Comment by masklinn

Comment by masklinn 2 days ago

1 reply

> That's why, for example, the benchmark implements its own collections, because we want to know how fast the interpreter is. Otherwise, as you have noticed, the result is randomly influenced by how much compute a particular application can delegate to the FFI.

That sounds like the exact opposite of what I would want as a user of the language: the benchmark completely abstracts the actual behaviour of the runtime, claiming purported gains which don’t come anywhere near manifesting when trying to run actual software.

I’m not implementing my own collections when `dict` suffices, and I don’t really care that a pure python version of `re` runs faster in graal than in cpython, because I’m not using that.

So what happens is I see claims that graalpython runs 17 times faster than cpython, I try it out, it runs 6 times slower instead, and I can only conclude that graal is a worthless pile of lies and I should stop caring.

Rochus 2 days ago

If you don't know exactly what you are measuring, the measurement is worthless. We must therefore isolate the measurement subject for the measurement, and avoid uncontrollable influences as far as possible.

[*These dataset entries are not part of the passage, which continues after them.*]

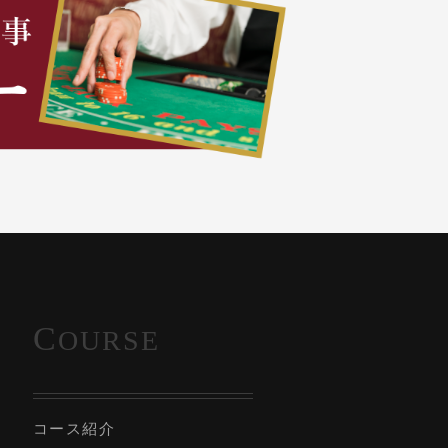
C
OURSE
コース紹介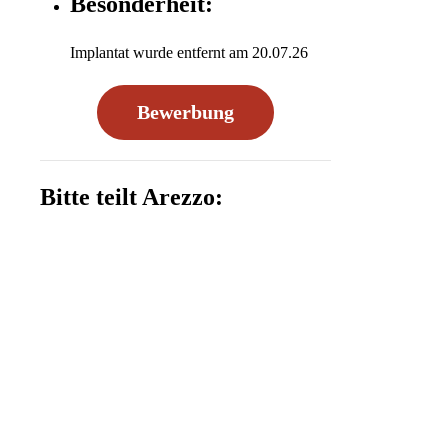
Besonderheit:
Implantat wurde entfernt am 20.07.26
Bewerbung
Bitte teilt Arezzo: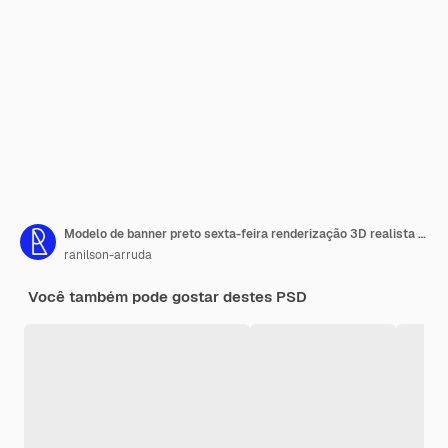
Modelo de banner preto sexta-feira renderização 3D realista para campanha de marketing
ranilson-arruda
Você também pode gostar destes PSD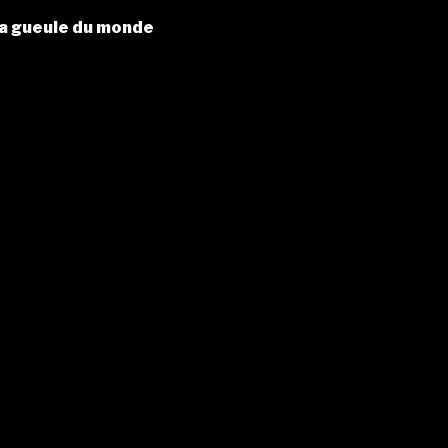
la gueule du monde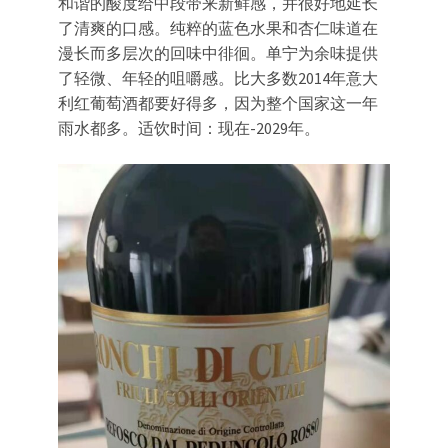
和谐的酸度给中段带来新鲜感，并很好地延长
了清爽的口感。纯粹的蓝色水果和杏仁味道在
漫长而多层次的回味中徘徊。单宁为余味提供
了轻微、年轻的咀嚼感。比大多数2014年意大
利红葡萄酒都要好得多，因为整个国家这一年
雨水都多。适饮时间：现在-2029年。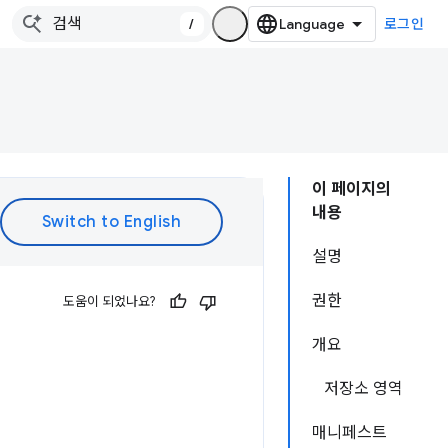
/
로그인
이 페이지의
내용
설명
권한
도움이 되었나요?
개요
저장소 영역
매니페스트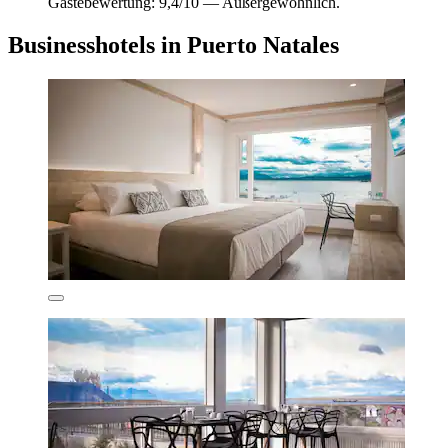
Gästebewertung: 9,4/10 — Außergewöhnlich.
Businesshotels in Puerto Natales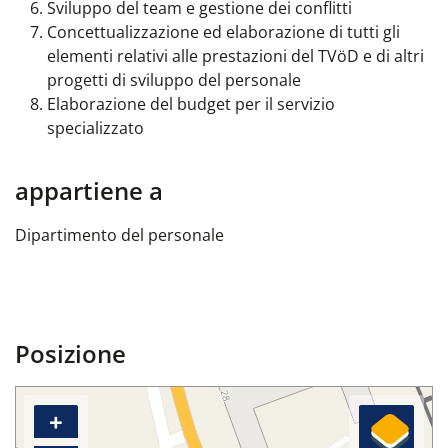
Sviluppo del team e
gestione dei conflitti
Concettualizzazione ed elaborazione di tutti gli
elementi relativi alle prestazioni del TVöD e di altri
progetti di sviluppo del personale
Elaborazione del budget per il servizio
specializzato
appartiene a
Dipartimento del personale
Posizione
+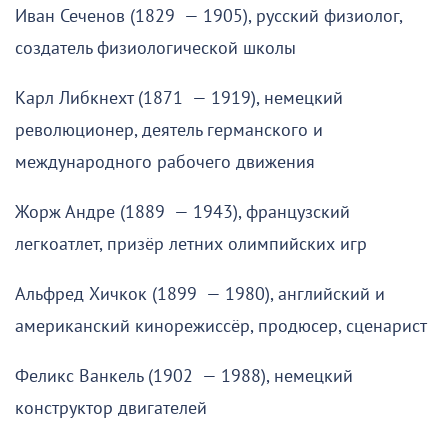
Иван Сеченов (1829 — 1905), русский физиолог,
создатель физиологической школы
Карл Либкнехт (1871 — 1919), немецкий
революционер, деятель германского и
международного рабочего движения
Жорж Андре (1889 — 1943), французский
легкоатлет, призёр летних олимпийских игр
Альфред Хичкок (1899 — 1980), английский и
американский кинорежиссёр, продюсер, сценарист
Феликс Ванкель (1902 — 1988), немецкий
конструктор двигателей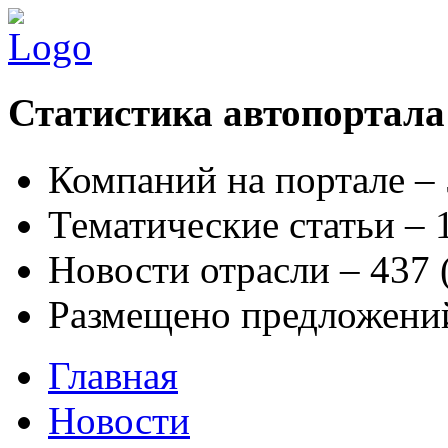
Статистика автопортала
Компаний на портале –
Тематические статьи –
Новости отрасли – 437
Размещено предложени
Главная
Новости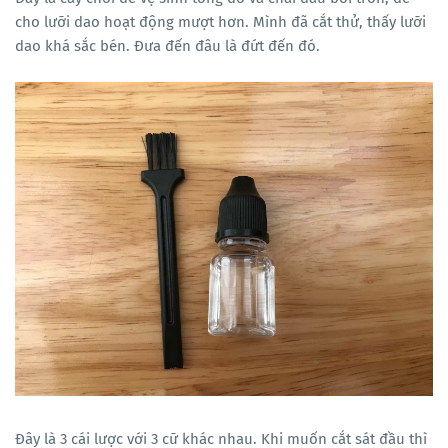
cho lưỡi dao hoạt động mượt hơn. Mình đã cắt thử, thấy lưỡi
dao khá sắc bén. Đưa đến đâu là đứt đến đó.
Đây là 3 cái lược với 3 cữ khác nhau. Khi muốn cắt sát đầu thì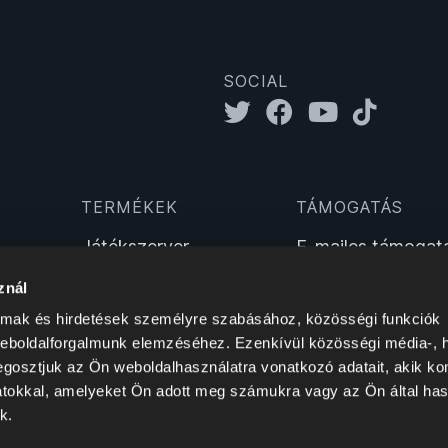
SOCIAL
TERMÉKEK
TÁMOGATÁS
Játékszerver
E-mailes támogat
TeamSpeak-szerver
Telefonos támoga
znál
Sinusbot
Élő csevegés
almak és hirdetések személyre szabásához, közösségi funkciók
Wiki
weboldalforgalmunk elemzéséhez. Ezenkívül közösségi média-, h
gosztjuk az Ön weboldalhasználatra vonatkozó adatait, akik ko
atokkal, amelyeket Ön adott meg számukra vagy az Ön által ha
k.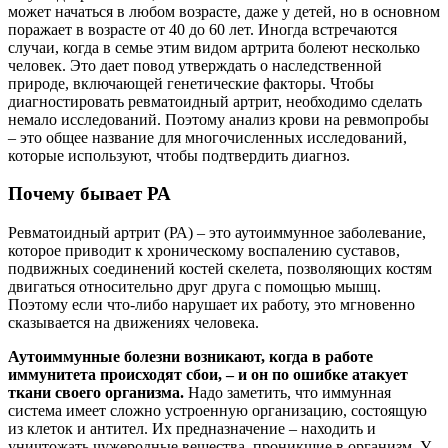
может начаться в любом возрасте, даже у детей, но в основном
поражает в возрасте от 40 до 60 лет. Иногда встречаются
случаи, когда в семье этим видом артрита болеют несколько
человек. Это дает повод утверждать о наследственной
природе, включающей генетические факторы. Чтобы
диагностировать ревматоидный артрит, необходимо сделать
немало исследований. Поэтому анализ крови на ревмопробы
– это общее название для многочисленных исследований,
которые используют, чтобы подтвердить диагноз.
Почему бывает РА
Ревматоидный артрит (РА) – это аутоиммунное заболевание,
которое приводит к хроническому воспалению суставов,
подвижных соединений костей скелета, позволяющих костям
двигаться относительно друг друга с помощью мышц.
Поэтому если что-либо нарушает их работу, это мгновенно
сказывается на движениях человека.
Аутоиммунные болезни возникают, когда в работе
иммунитета происходят сбои, – и он по ошибке атакует
ткани своего организма.
Надо заметить, что иммунная
система имеет сложно устроенную организацию, состоящую
из клеток и антител. Их предназначение – находить и
уничтожать чужеродные вещества, проникшие в организм. У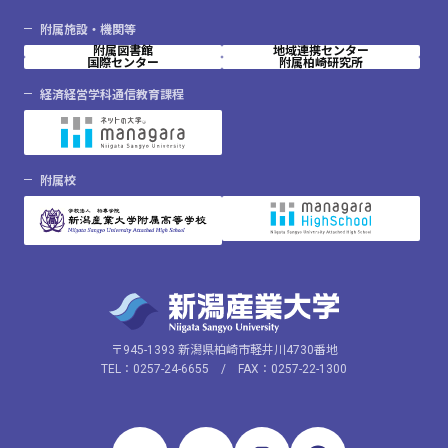
附属施設・機関等
附属図書館
地域連携センター
国際センター
附属柏崎研究所
経済経営学科通信教育課程
附属校
〒945-1393 新潟県柏崎市軽井川4730番地
TEL：0257-24-6655 / FAX：0257-22-1300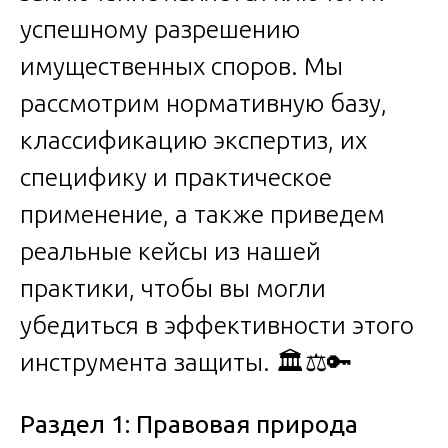
успешному разрешению
имущественных споров. Мы
рассмотрим нормативную базу,
классификацию экспертиз, их
специфику и практическое
применение, а также приведем
реальные кейсы из нашей
практики, чтобы вы могли
убедиться в эффективности этого
инструмента защиты. 🏛️⚖️🔑
Раздел 1: Правовая природа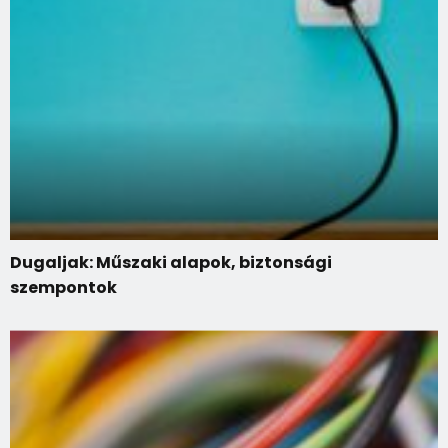
Dugaljak: Műszaki alapok, biztonsági
szempontok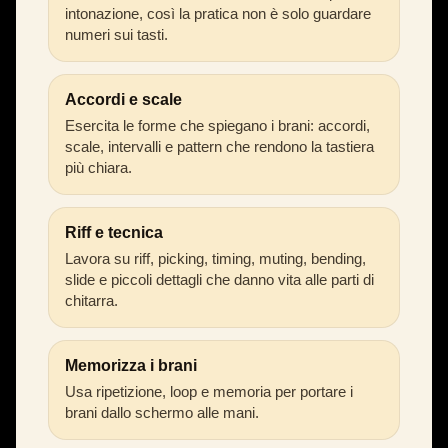
intonazione, così la pratica non è solo guardare
numeri sui tasti.
Accordi e scale
Esercita le forme che spiegano i brani: accordi,
scale, intervalli e pattern che rendono la tastiera
più chiara.
Riff e tecnica
Lavora su riff, picking, timing, muting, bending,
slide e piccoli dettagli che danno vita alle parti di
chitarra.
Memorizza i brani
Usa ripetizione, loop e memoria per portare i
brani dallo schermo alle mani.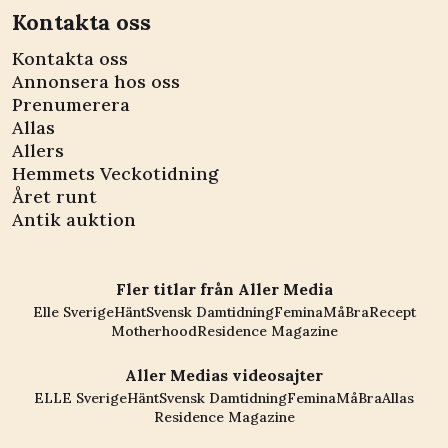
Kontakta oss
Kontakta oss
Annonsera hos oss
Prenumerera
Allas
Allers
Hemmets Veckotidning
Året runt
Antik auktion
Fler titlar från Aller Media
Elle Sverige
Hänt
Svensk Damtidning
Femina
MåBra
Recept
Motherhood
Residence Magazine
Aller Medias videosajter
ELLE Sverige
Hänt
Svensk Damtidning
Femina
MåBra
Allas
Residence Magazine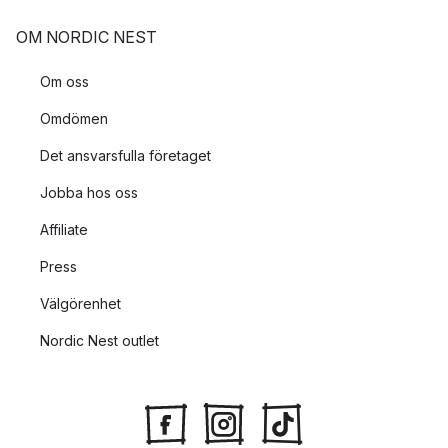
OM NORDIC NEST
Om oss
Omdömen
Det ansvarsfulla företaget
Jobba hos oss
Affiliate
Press
Välgörenhet
Nordic Nest outlet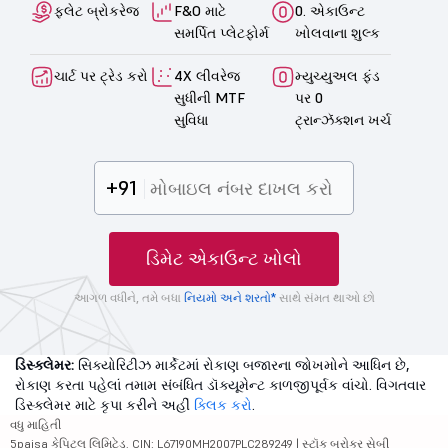
ફ્લેટ બ્રોકરેજ
F&O માટે
0. એકાઉન્ટ
સમર્પિત પ્લેટફોર્મ
ખોલવાના શુલ્ક
ચાર્ટ પર ટ્રેડ કરો
4X લીવરેજ
મ્યુચ્યુઅલ ફંડ
સુધીની MTF
પર 0
સુવિધા
ટ્રાન્ઝૅક્શન ખર્ચ
+91
ડિમેટ એકાઉન્ટ ખોલો
આગળ વધીને, તમે બધા
નિયમો અને શરતો*
સાથે સંમત થાઓ છો
ડિસ્ક્લેમર:
સિક્યોરિટીઝ માર્કેટમાં રોકાણ બજારના જોખમોને આધિન છે,
રોકાણ કરતા પહેલાં તમામ સંબંધિત ડૉક્યૂમેન્ટ કાળજીપૂર્વક વાંચો. વિગતવાર
ડિસ્ક્લેમર માટે કૃપા કરીને અહીં
ક્લિક કરો
.
વધુ માહિતી
5paisa કેપિટલ લિમિટેડ. CIN: L67190MH2007PLC289249 | સ્ટૉક બ્રોકર સેબી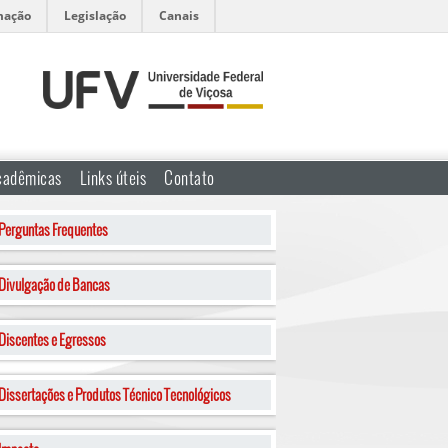
mação
Legislação
Canais
cadêmicas
Links úteis
Contato
Perguntas Frequentes
Divulgação de Bancas
Discentes e Egressos
Dissertações e Produtos Técnico Tecnológicos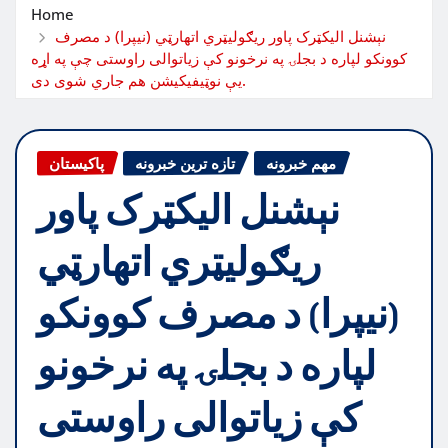
Home
نېشنل اليکټرک پاور ريګوليټري اتھارټي (نيپرا) د مصرف
کوونکو لپاره د بجلۍ په نرخونو کې زياتوالى راوستى چې په اړه
يې نوټيفيکيشن هم جاري شوى دى.
مهم خبرونه
تازه ترین خبرونه
پاکیستان
نېشنل اليکټرک پاور
ريګوليټري اتھارټي
(نيپرا) د مصرف کوونکو
لپاره د بجلۍ په نرخونو
کې زياتوالى راوستى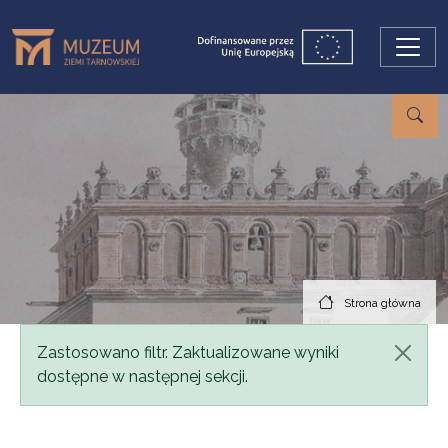
Przejdź do treści
Strona główna
Komunikat
Zastosowano filtr. Zaktualizowane wyniki
dostępne w następnej sekcji.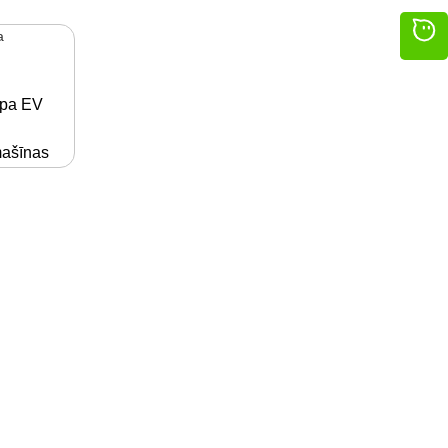
ipa EV
mašīnas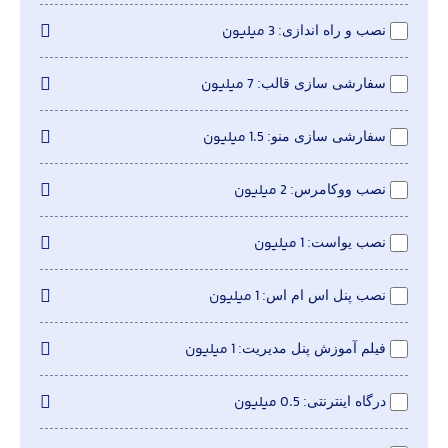
3 میلیون
نصب و راه اندازی
7 میلیون
سفارشی سازی قالب
1.5 میلیون
سفارشی سازی منو
2 میلیون
نصب ووکامرس
1 میلیون
نصب یواست
1 میلیون
نصب پنل اس ام اس
1 میلیون
فیلم آموزش پنل مدیریت
0.5 میلیون
درگاه اینترنتی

This is how engineering works, and every engineer should also be aware of measurement errors. In addition, repeatability and falsifiability of the experiment and conclusions are required for scientific claims. The mere statement "too slow to be acceptable" or "worthless pile of lies" is not enough for this.

A measurement method does not have to represent every practical application of the measured subject. In the present case, the measurement allows a statement to be made about the performance of the interpreter (CPython) in relateion to the JIT compiler (GraalPy). Whether the technology is right for your specific application or not is another question.